Text for analysis:
================

We continue to invest in our science, which will ultimately help gardeners to be better equipped to identify and manage pests in their gardens, cope with gardening in a changing climate and ensure greater knowledge of cultivated plant diversity in the UK, aiding conservation.
Recently we’ve introduced a environmental horticulture team to bolster our climate change related research. This team, along with many other RHS researchers and scientists will, in 2020, move to our new National Centre for Horticultural Science and Learning which is being built at RHS Garden Wisley and will be surrounded by three new gardens that will act as ‘living laboratories’designed by Ann-Marie Powell and Matt Keightley.
The horticultural industry also continues to experience problems in recruiting the next generation of gardeners, designers and landscapers. We’re committed to getting as many people gardening as possible because of the immense positive affects plants and gardens have on our health and the environment. The RHS works hard to support and champion our profession with our Horticulture Matters Campaign. Along with fellow colleagues, we want to improve the perception of a career in horticulture and landscaping to encourage more people to consider entering one of its many varied professional careers.
We are also committed to doing more and more to support UK growers. As the heart of the horticultural industry, we will continue to support this sector. In the new plant centre at RHS Garden Wisley opening in June, we are creating a high profile platform to promote these special and unique businesses. Our Master Grower scheme runs across all RHS Shows and also celebrates those that have gone above and beyond to highlight their highly specialist skills.
Tell us about new projects the RHS have planned for the forthcoming year
We are honoured to have for the first time HRH The Duchess of Cambridge co-designing the RHS Back to Nature Garden for the Chelsea Flower Show 2019. Working with landscape architects Davies White, the garden will see a woodland setting for families and communities inspired by the natural world, encouraging all generations to reconnect with nature.
We’re also delighted that Her Royal Highness and Davies White will also be co-designing at RHS Hampton Court Palace Garden Festival in July and RHS Garden Wisley in Surrey, which will open in the Autumn later this year.
I’m also excited that our four RHS Gardens are very soon going to become five! Ahead of the official opening of RHS Garden Bridgewater in 2020, a phenomenal amount of work is going into restoring the 11-acre‘Weston Walled Garden’. The Garfield Weston Foundation generously provided a grant of £5 million towards restoring the walled garden which at 11 acres is one of the largest of its kind in this country.

================

Stored data:
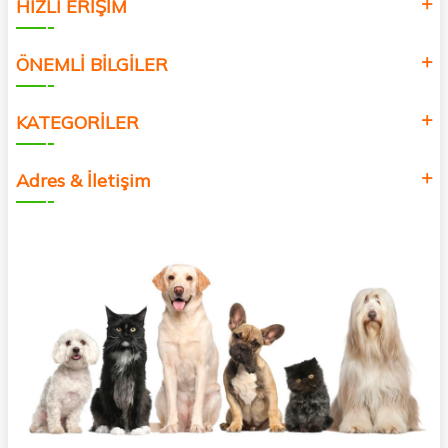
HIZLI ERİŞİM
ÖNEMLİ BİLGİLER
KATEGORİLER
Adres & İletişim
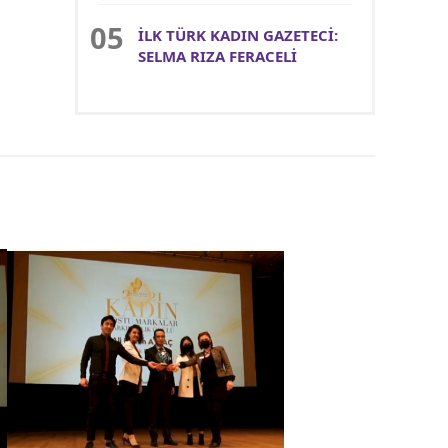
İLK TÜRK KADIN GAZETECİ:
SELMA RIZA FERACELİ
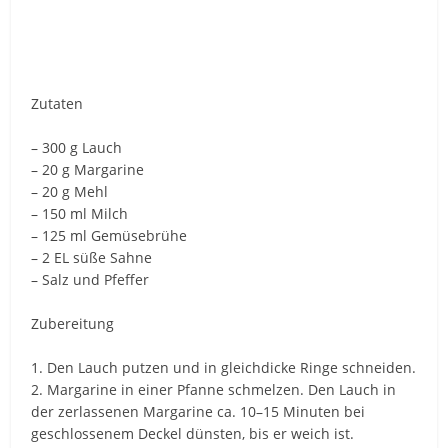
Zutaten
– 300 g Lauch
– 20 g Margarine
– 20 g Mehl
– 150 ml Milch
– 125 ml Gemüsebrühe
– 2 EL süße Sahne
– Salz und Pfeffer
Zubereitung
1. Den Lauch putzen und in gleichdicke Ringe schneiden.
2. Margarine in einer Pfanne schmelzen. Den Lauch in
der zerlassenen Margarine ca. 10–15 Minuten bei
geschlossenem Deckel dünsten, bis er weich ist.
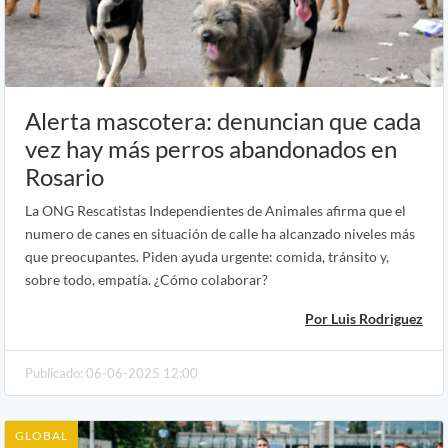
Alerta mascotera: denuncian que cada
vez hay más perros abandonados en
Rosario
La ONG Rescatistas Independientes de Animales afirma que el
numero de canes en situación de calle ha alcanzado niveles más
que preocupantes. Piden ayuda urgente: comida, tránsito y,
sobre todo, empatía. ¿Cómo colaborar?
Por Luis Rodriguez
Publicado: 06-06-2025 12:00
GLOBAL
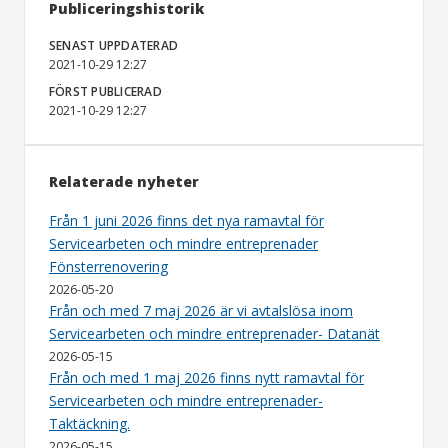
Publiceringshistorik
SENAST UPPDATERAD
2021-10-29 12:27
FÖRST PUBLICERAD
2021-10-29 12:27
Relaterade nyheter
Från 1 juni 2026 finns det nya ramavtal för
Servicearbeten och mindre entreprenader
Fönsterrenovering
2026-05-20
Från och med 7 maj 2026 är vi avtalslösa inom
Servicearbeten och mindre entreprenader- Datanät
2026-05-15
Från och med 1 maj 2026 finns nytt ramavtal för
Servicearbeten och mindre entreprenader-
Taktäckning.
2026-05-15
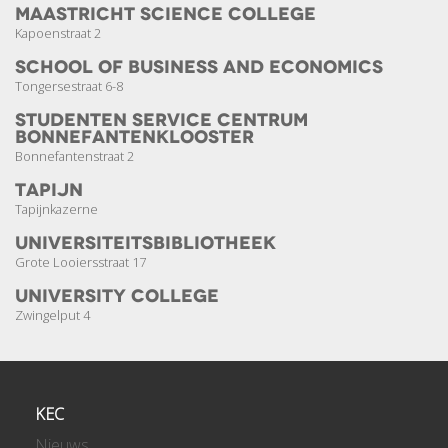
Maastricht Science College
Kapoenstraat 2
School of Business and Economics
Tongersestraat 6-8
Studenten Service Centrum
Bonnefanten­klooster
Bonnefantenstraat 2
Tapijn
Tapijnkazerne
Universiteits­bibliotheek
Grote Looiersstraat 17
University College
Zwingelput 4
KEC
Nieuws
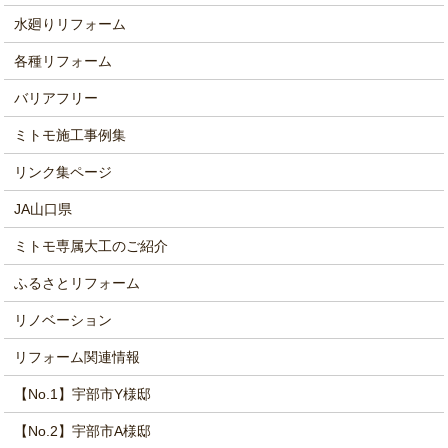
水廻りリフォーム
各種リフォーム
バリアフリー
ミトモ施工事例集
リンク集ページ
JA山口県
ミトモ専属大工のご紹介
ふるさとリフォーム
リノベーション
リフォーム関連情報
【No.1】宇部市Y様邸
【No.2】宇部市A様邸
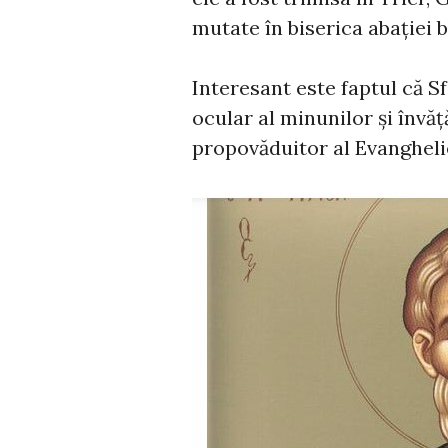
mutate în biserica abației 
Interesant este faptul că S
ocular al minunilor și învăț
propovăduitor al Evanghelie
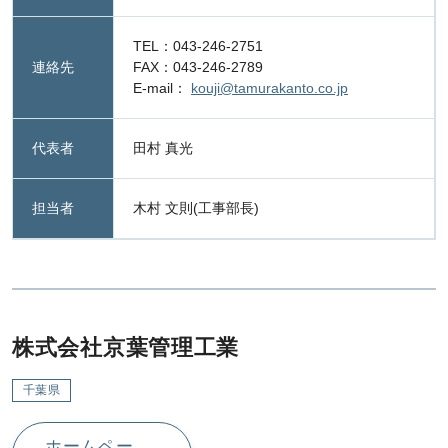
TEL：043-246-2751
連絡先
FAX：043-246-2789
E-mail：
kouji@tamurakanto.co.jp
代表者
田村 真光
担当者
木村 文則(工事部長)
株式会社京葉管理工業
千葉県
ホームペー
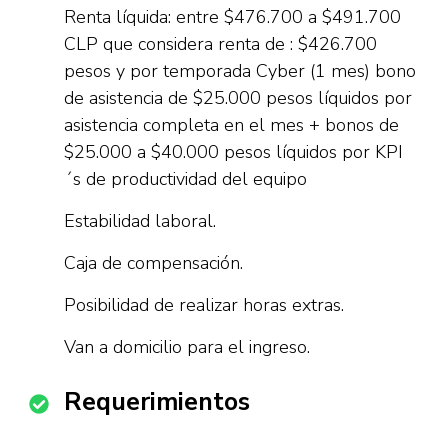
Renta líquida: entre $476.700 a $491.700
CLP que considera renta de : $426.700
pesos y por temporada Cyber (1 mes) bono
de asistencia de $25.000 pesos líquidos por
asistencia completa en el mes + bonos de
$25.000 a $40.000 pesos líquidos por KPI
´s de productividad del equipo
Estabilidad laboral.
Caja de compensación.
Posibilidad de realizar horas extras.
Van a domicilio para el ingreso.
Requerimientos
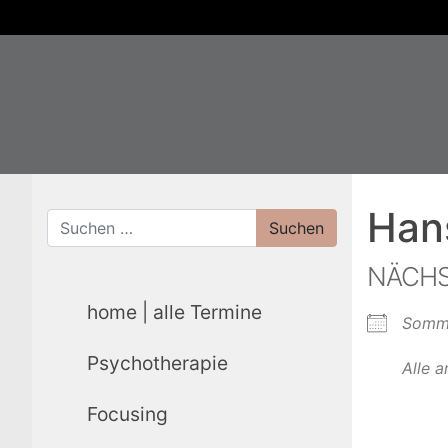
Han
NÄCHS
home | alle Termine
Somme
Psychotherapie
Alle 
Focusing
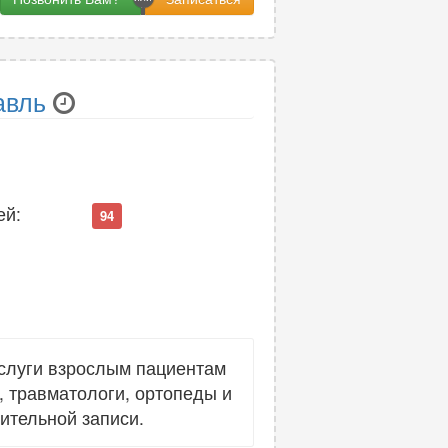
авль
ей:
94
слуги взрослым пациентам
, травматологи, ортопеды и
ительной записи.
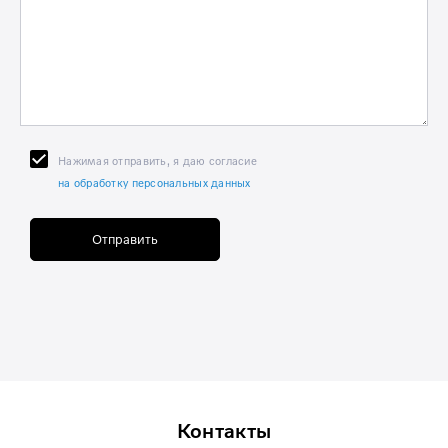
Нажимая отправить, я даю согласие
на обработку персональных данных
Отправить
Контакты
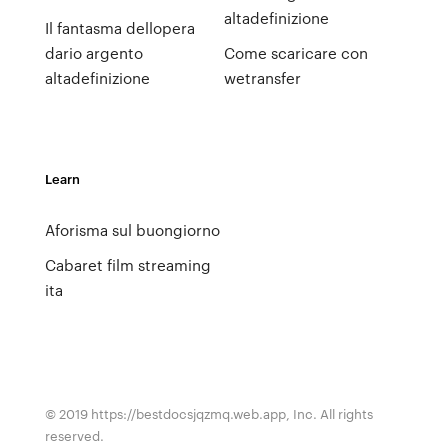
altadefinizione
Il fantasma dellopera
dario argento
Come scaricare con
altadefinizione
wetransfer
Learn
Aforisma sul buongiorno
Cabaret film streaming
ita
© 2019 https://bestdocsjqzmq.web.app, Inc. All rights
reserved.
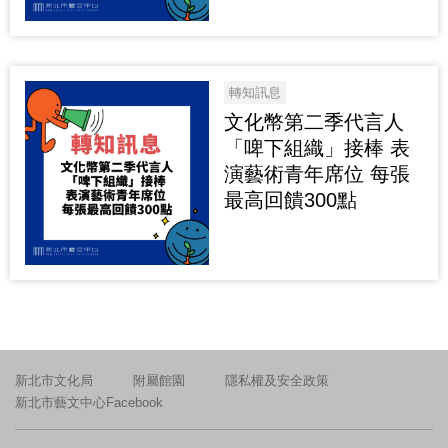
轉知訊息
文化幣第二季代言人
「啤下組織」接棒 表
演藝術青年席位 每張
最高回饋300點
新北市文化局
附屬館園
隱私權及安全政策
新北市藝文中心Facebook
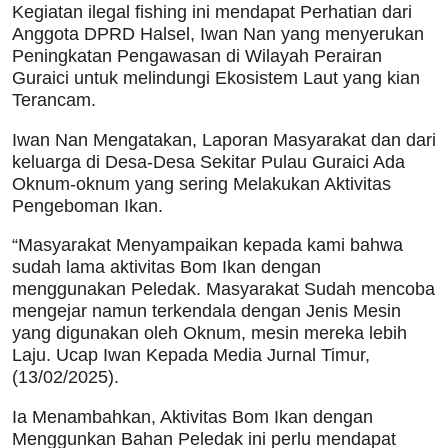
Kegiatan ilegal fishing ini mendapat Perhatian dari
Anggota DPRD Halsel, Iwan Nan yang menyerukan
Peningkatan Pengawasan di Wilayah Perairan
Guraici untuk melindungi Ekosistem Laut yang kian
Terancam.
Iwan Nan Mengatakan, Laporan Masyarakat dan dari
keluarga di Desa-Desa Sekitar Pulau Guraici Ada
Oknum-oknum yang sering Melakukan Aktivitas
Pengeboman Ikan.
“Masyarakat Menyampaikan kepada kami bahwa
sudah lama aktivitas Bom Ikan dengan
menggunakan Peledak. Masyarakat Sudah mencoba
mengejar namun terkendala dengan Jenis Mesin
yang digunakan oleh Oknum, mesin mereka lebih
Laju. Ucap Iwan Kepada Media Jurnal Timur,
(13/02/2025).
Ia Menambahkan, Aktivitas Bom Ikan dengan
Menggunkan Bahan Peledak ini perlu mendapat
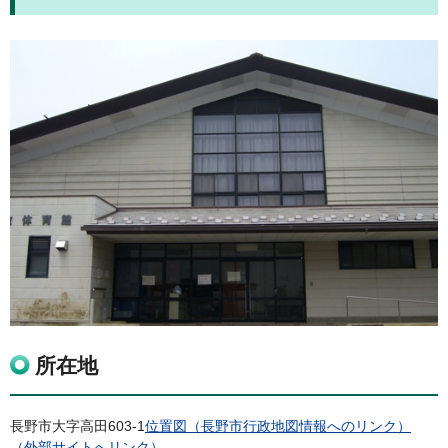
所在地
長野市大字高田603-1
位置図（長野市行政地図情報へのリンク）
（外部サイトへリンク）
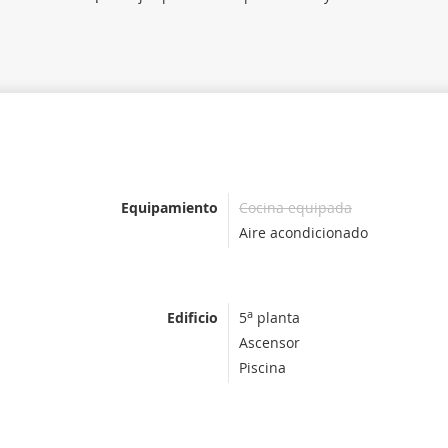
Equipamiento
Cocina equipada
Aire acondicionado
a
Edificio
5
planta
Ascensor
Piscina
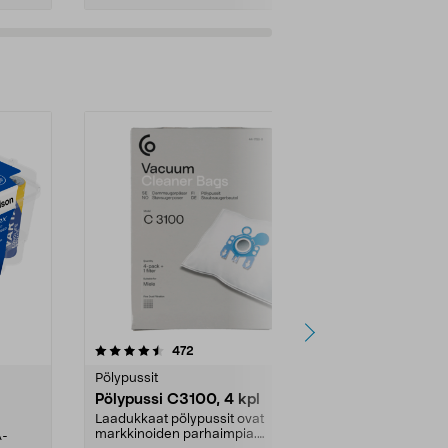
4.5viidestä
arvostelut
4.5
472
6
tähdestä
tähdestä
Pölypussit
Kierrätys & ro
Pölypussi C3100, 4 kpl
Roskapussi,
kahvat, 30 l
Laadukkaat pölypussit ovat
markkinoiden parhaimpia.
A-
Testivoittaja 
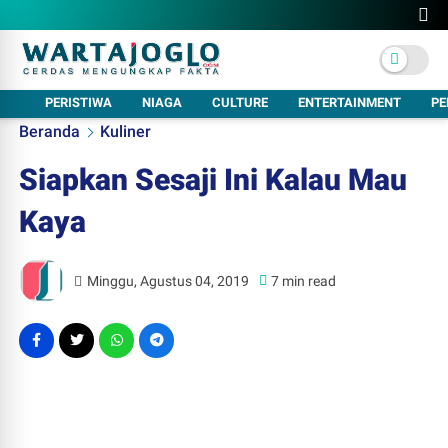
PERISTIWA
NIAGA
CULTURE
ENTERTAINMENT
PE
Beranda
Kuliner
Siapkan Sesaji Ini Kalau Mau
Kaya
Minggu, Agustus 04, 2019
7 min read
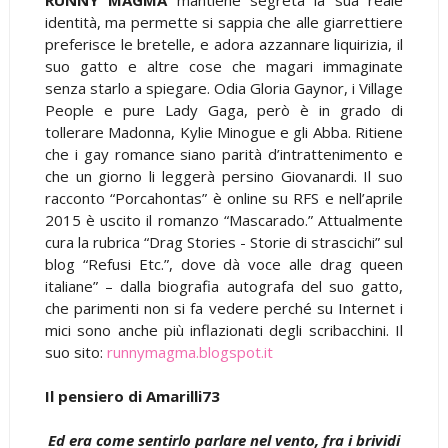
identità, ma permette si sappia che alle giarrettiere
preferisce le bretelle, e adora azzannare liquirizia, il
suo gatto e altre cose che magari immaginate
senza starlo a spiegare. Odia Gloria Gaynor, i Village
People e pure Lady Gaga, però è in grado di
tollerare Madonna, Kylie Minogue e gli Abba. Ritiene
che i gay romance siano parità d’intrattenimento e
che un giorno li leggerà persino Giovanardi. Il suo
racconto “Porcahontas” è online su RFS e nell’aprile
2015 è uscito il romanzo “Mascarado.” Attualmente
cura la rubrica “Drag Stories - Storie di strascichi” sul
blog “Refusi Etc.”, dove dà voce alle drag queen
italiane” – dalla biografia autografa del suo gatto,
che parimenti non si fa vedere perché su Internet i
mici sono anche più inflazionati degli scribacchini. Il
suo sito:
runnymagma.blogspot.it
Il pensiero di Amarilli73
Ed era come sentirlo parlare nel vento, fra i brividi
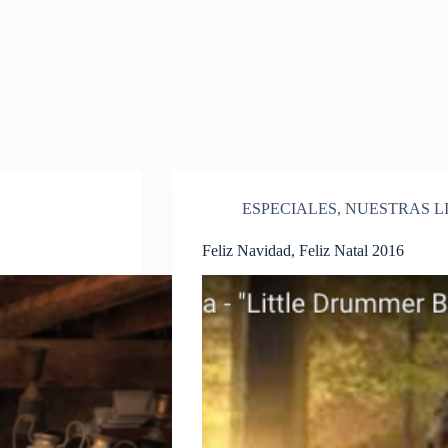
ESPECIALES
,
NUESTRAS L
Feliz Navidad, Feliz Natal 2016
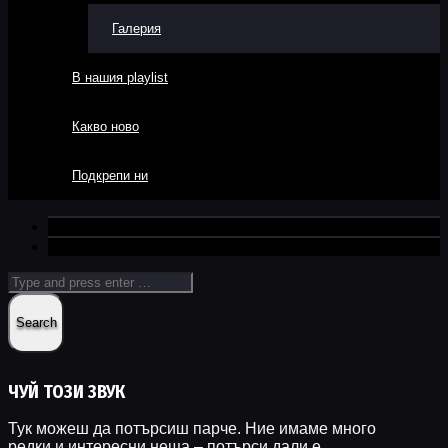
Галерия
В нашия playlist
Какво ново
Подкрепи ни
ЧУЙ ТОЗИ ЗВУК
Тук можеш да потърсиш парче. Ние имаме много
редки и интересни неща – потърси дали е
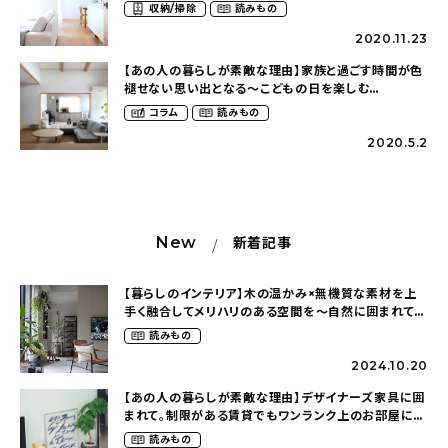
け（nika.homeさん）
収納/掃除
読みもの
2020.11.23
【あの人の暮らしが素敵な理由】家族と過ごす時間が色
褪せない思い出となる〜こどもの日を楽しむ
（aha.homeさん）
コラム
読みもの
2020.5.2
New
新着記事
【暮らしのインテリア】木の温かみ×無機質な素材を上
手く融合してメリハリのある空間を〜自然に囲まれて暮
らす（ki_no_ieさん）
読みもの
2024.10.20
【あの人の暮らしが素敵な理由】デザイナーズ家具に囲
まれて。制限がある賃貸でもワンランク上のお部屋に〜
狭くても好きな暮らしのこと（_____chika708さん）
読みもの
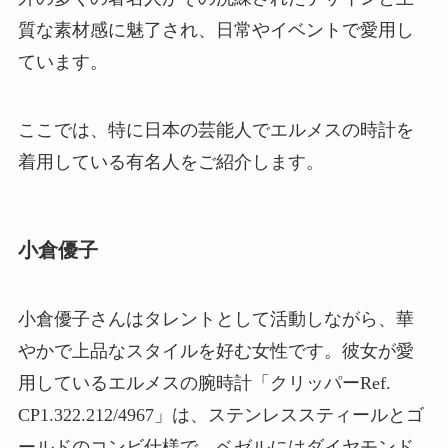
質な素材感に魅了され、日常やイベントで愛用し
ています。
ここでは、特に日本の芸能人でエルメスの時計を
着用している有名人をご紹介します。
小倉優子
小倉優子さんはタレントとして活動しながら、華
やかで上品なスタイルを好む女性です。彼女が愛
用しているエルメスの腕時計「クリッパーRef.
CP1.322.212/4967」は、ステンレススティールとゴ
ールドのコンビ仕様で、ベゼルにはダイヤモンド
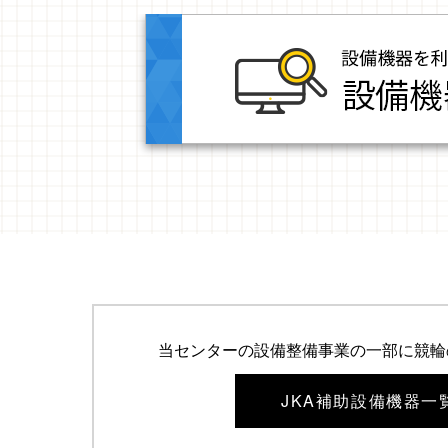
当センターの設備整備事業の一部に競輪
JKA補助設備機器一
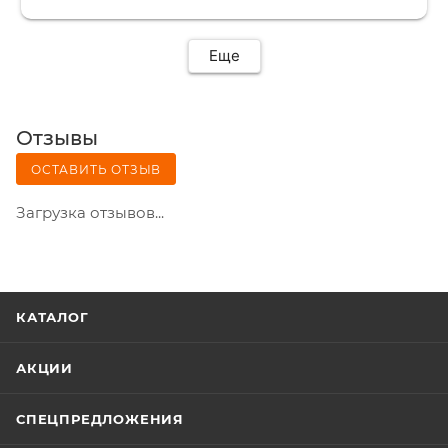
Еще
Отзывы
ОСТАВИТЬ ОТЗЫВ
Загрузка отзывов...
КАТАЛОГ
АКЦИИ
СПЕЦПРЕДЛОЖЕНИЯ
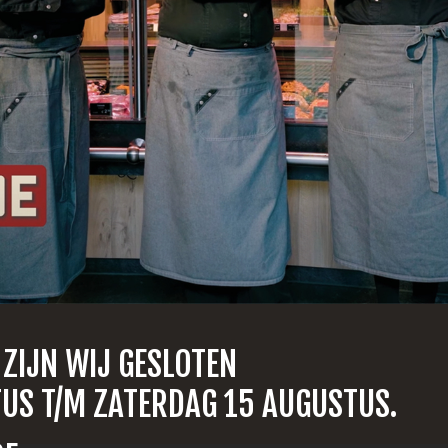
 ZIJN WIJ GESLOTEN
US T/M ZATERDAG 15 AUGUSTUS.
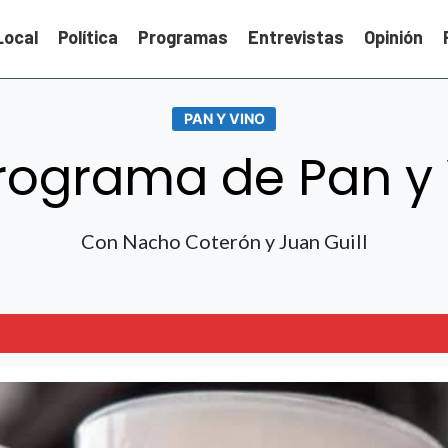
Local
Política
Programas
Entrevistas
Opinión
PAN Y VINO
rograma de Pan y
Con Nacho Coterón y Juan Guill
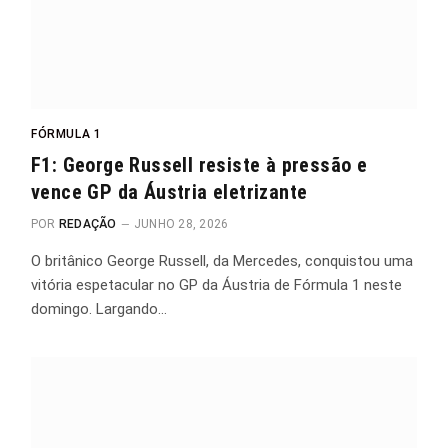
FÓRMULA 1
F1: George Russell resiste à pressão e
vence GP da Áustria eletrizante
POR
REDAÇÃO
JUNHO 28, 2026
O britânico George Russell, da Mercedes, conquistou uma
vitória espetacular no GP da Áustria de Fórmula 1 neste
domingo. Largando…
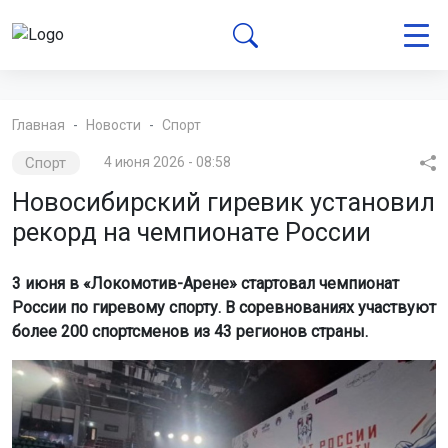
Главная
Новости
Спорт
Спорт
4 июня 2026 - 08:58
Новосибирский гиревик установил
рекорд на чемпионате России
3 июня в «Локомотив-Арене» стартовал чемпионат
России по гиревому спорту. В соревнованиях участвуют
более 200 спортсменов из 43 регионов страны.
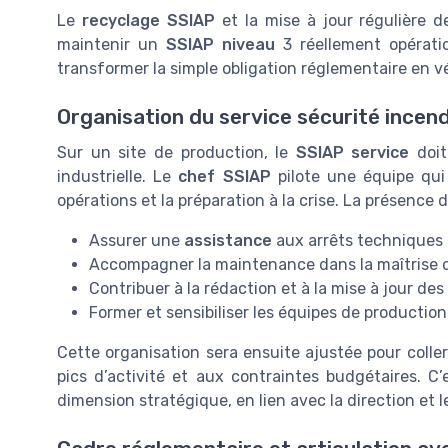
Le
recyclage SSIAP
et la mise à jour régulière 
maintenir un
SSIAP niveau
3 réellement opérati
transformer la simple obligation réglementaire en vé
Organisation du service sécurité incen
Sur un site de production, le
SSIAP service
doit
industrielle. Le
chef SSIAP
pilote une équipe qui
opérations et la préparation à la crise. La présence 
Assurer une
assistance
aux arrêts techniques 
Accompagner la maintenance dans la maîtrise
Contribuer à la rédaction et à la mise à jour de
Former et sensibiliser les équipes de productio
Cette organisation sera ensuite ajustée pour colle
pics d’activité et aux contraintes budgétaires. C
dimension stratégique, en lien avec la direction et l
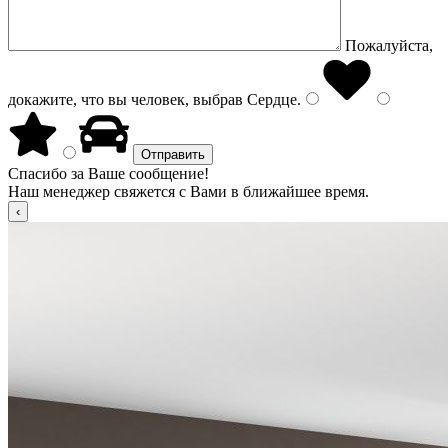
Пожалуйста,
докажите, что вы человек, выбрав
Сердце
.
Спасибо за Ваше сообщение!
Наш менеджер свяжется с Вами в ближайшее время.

================

Your tasks:
• A. Answer these questions about the RHS text:
(i) Who designed the three new gardens that will surround the National Centre for Horticultural Science and Learning?
(ii) What is the name of the RHS campaign that supports and champions the horticulture profession?
(iii) How large a grant did the Garfield Weston Foundation provide toward restoring the walled garden?
• B. Retype the passage of the RHS text between "I’m also excited" and "in this country.", inclusive, word for word.

Solutions to the exercise:
• A.
(i) Ann-Marie Powell and Matt Keightley
(ii) The Horticulture Matters Campaign
(iii) £5 million

• B.
I’m also excited that our four RHS Gardens are very soon going to become five! Ahead of the official opening of RHS Garden Bridgewater in 2020, a phenomenal amount of work is going into restoring the 11-acre‘Weston Walled Garden’. The Garfield Weston Foundation generously provided a grant of £5 million towards restoring the walled garden which at 11 acres is one of the largest of its kind in this country.